Stress Drop Variations in the Region of the 2014 MW8.1 Iquique
Earthquake, Northern Chile
Abstract
We compute stress drops from P and S phase spectra for 972 earthquakes
in the source region of the 2014 MW 8.1 Iquique megathrust earthquake in
the northern Chilean subduction zone. An empirical Green’s function
based method is applied to suitable event pairs selected by template
matching of eight years of continuous waveform data. We evaluate
carefully the influence of all parameters involved in the stress drop
estimation, consider the effect of the local velocity structure and
apply an empirical linear relation between P and S phase related
geometry factors (k values). Data redundancy produced by multiple
empirical Green’s functions, the combination of P and S phase spectra
and a distributed high quality station network leads to a substantial
reduction of uncertainty and comparatively robust stress drop estimates.

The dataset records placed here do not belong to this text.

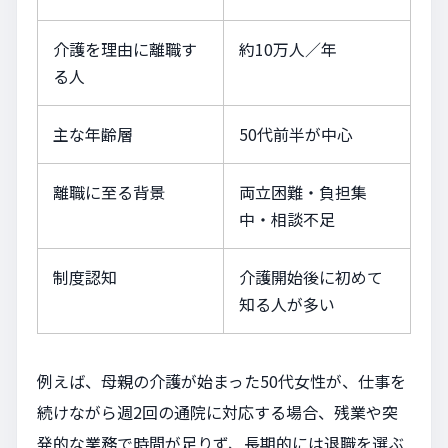
介護を理由に離職す
約10万人／年
る人
主な年齢層
50代前半が中心
離職に至る背景
両立困難・負担集
中・相談不足
制度認知
介護開始後に初めて
知る人が多い
例えば、母親の介護が始まった50代女性が、仕事を
続けながら週2回の通院に対応する場合、残業や突
発的な業務で時間が足りず、長期的には退職を選ぶ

The resulting stress drop values show a well-defined log-normal
distribution with a median value of 2.7 MPa, most values range between
0.1 MPa and 100 MPa. There is no evidence for systematic large scale
lateral variations of stress drop. A detailed analysis reveals a slight
increase of the median stress drop with distance to the interface, but
no increase with depth. This suggests that fault regime and fault
strength play a more important role for the stress drop behavior than
absolute stresses. Interestingly, we find a weak time-dependence of the
median stress drop, with an increase immediately before the April 1,
2014 MW 8.1 Iquique mainshock, a continuous reduction thereafter and a
subsequent recovery to normal values after a few weeks.